## Try it
Entries below include pictures. Output exactly the lines from the one with "ring mcp: (286, 380)" down to the one with "ring pip: (72, 111)", both ends included, and leave the pictures out.

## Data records
============

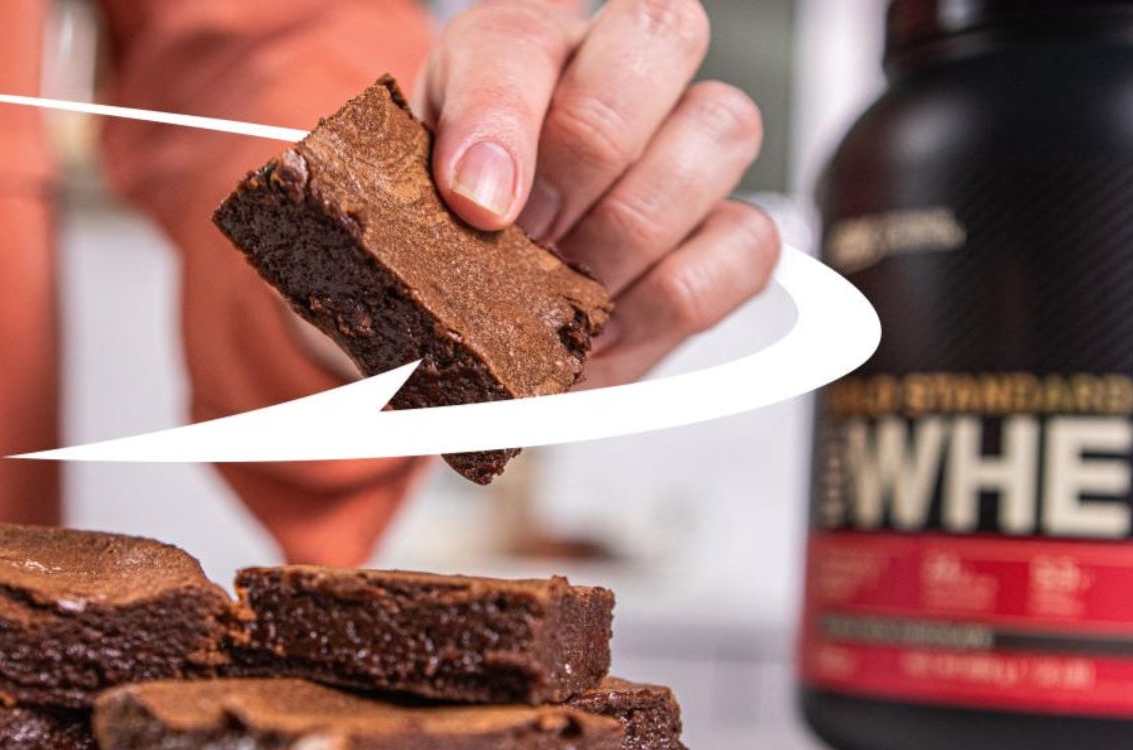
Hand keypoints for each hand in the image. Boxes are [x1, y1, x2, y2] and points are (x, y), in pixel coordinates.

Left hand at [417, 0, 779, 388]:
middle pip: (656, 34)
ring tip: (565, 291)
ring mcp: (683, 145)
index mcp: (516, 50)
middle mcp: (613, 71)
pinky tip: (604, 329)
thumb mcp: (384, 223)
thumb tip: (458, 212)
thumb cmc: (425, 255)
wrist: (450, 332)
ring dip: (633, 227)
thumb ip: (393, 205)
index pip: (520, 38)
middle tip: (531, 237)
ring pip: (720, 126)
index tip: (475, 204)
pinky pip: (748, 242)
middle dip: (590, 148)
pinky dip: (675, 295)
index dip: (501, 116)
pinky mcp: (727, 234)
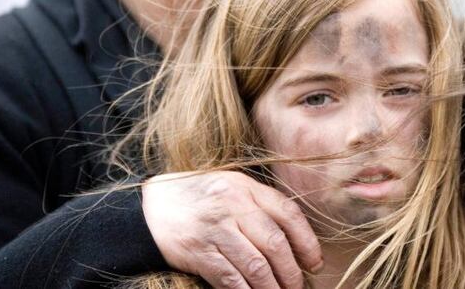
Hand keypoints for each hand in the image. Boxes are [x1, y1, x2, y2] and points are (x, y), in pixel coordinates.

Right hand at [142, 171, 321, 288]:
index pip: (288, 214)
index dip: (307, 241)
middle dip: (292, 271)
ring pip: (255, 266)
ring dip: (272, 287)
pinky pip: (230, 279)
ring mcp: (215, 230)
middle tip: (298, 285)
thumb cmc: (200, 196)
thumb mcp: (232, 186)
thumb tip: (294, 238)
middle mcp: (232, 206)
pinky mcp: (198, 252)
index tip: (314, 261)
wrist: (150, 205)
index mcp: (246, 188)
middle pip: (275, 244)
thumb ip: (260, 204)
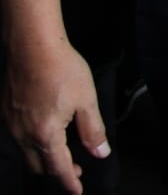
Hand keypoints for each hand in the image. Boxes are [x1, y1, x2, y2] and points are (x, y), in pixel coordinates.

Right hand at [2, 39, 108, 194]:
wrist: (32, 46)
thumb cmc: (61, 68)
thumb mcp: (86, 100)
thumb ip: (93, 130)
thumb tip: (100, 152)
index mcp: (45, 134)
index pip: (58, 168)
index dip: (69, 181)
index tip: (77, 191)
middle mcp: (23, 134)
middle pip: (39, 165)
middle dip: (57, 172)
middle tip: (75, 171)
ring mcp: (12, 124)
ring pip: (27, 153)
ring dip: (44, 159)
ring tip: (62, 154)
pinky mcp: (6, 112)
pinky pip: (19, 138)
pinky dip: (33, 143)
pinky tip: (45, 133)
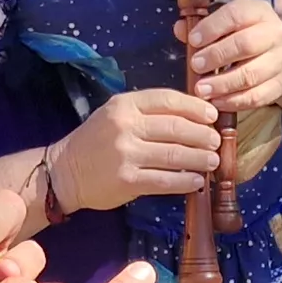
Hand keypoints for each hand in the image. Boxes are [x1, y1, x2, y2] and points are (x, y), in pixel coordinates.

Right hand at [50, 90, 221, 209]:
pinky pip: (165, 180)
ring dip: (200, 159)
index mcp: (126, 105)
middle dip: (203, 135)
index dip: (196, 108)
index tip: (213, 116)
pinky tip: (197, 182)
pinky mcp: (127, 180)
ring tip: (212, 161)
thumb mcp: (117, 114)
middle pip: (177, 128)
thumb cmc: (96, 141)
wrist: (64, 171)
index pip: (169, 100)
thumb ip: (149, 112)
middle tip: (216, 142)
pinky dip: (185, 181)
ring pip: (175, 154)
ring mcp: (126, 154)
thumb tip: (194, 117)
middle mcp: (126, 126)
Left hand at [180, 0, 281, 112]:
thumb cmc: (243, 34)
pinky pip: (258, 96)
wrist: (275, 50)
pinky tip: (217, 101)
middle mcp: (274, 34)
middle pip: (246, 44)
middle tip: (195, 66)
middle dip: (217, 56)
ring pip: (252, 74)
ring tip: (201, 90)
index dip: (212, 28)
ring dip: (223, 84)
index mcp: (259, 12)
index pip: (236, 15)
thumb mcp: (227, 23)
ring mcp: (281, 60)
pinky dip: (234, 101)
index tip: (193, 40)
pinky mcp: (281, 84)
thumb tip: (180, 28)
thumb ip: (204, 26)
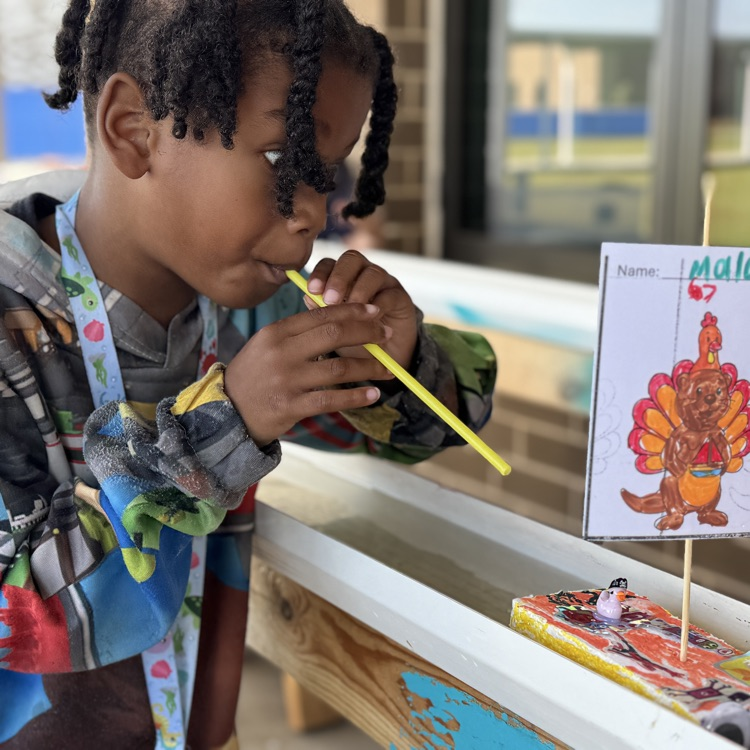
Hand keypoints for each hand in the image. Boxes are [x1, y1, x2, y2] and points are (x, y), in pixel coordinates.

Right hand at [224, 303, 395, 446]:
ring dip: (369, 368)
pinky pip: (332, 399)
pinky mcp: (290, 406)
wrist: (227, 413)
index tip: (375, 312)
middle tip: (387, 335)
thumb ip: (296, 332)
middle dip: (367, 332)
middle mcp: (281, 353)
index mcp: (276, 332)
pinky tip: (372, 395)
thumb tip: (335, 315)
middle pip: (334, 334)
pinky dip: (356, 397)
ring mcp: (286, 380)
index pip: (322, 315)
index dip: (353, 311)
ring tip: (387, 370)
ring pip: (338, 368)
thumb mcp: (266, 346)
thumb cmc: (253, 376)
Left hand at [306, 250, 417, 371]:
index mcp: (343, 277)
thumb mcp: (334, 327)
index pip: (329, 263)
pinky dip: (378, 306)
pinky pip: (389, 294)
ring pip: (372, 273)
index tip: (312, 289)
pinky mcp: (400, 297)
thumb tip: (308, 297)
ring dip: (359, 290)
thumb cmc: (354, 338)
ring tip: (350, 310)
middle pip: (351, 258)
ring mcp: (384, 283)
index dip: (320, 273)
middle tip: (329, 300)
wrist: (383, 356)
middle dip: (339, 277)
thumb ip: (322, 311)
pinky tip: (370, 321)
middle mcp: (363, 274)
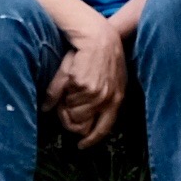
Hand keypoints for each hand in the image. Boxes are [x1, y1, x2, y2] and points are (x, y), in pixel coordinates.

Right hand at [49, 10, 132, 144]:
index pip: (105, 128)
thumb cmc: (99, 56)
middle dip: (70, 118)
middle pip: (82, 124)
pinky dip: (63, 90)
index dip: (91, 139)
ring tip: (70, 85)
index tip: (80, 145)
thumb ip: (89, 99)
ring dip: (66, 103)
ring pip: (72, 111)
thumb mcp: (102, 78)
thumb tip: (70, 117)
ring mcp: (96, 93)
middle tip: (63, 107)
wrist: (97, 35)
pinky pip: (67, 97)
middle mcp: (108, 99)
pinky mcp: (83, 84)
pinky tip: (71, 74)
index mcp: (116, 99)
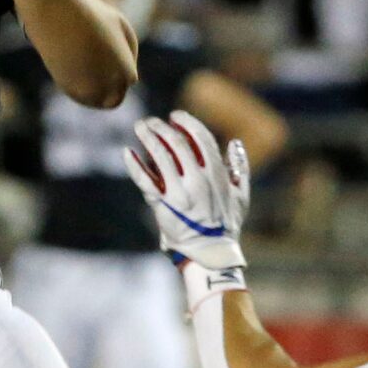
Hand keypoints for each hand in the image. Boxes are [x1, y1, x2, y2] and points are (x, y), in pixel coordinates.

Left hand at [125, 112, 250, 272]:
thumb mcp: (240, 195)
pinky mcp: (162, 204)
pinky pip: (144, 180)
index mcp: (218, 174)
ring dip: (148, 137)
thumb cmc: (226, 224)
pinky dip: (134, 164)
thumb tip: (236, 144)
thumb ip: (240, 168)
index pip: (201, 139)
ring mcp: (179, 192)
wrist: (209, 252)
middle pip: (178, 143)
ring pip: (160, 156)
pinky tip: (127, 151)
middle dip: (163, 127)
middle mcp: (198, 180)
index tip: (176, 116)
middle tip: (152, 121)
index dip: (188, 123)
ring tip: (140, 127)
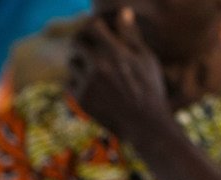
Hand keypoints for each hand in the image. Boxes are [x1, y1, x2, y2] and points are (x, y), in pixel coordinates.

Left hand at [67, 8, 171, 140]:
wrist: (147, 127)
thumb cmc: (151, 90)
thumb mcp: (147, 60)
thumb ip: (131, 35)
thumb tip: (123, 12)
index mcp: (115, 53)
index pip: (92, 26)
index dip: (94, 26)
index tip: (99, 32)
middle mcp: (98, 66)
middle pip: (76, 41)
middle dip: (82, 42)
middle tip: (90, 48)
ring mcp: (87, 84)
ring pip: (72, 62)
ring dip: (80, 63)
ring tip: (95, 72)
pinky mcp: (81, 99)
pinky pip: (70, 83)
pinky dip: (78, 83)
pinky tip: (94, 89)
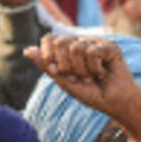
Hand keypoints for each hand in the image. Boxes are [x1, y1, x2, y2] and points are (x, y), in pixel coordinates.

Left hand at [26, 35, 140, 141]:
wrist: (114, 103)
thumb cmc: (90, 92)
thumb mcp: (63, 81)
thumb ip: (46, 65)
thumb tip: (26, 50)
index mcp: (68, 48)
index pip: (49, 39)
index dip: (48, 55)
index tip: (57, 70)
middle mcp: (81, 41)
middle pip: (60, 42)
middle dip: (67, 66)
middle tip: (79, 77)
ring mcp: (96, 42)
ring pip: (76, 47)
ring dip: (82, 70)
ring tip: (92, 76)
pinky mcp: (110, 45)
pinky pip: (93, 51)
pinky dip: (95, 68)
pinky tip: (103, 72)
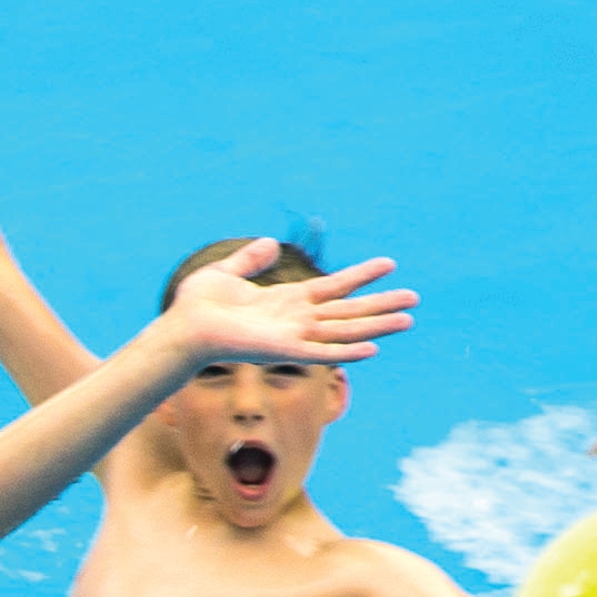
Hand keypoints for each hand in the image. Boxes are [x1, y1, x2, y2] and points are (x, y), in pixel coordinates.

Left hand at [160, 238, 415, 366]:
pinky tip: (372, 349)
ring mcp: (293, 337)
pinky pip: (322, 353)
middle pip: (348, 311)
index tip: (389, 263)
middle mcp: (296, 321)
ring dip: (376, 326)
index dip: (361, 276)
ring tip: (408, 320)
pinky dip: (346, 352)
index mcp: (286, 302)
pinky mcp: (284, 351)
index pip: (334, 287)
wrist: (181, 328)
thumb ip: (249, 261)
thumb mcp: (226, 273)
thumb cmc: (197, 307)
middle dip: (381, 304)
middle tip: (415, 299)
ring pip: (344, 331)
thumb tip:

============

## Answer section
ring mcp: (286, 380)
index pip: (322, 315)
index dip: (353, 311)
ring tip: (387, 370)
ring pip: (338, 368)
thumb mcp: (266, 346)
thumb cmc: (253, 376)
Left hand at [306, 250, 417, 371]:
index mcp: (343, 277)
thumb mcp: (334, 327)
index pip: (329, 263)
pinky dip: (378, 306)
pinky pip: (389, 294)
ring pip: (372, 273)
index tip: (312, 289)
pinky mcp: (400, 297)
thumb tip: (308, 297)
ring dip: (359, 290)
thumb cmc: (354, 338)
ring tip: (350, 310)
middle pip: (351, 258)
ring mcp: (384, 283)
index dip: (320, 273)
middle tip: (329, 300)
wrist: (383, 356)
middle dip: (339, 277)
thumb ip: (322, 311)
pinky tip: (370, 321)
middle mcp: (363, 274)
Hand keypoints for each hand in the image. Boxes are [x1, y1, x2, y2] and points are (x, y), in pixel coordinates.

Right hand at [49, 10, 132, 144]:
index pip: (105, 128)
thumb cmc: (99, 56)
middle dip: (70, 118)
middle pip: (82, 124)
pinky dip: (63, 90)
index dip: (91, 139)
ring tip: (70, 85)
index tip: (80, 145)
thumb ip: (89, 99)
ring dip: (66, 103)
ring pip: (72, 111)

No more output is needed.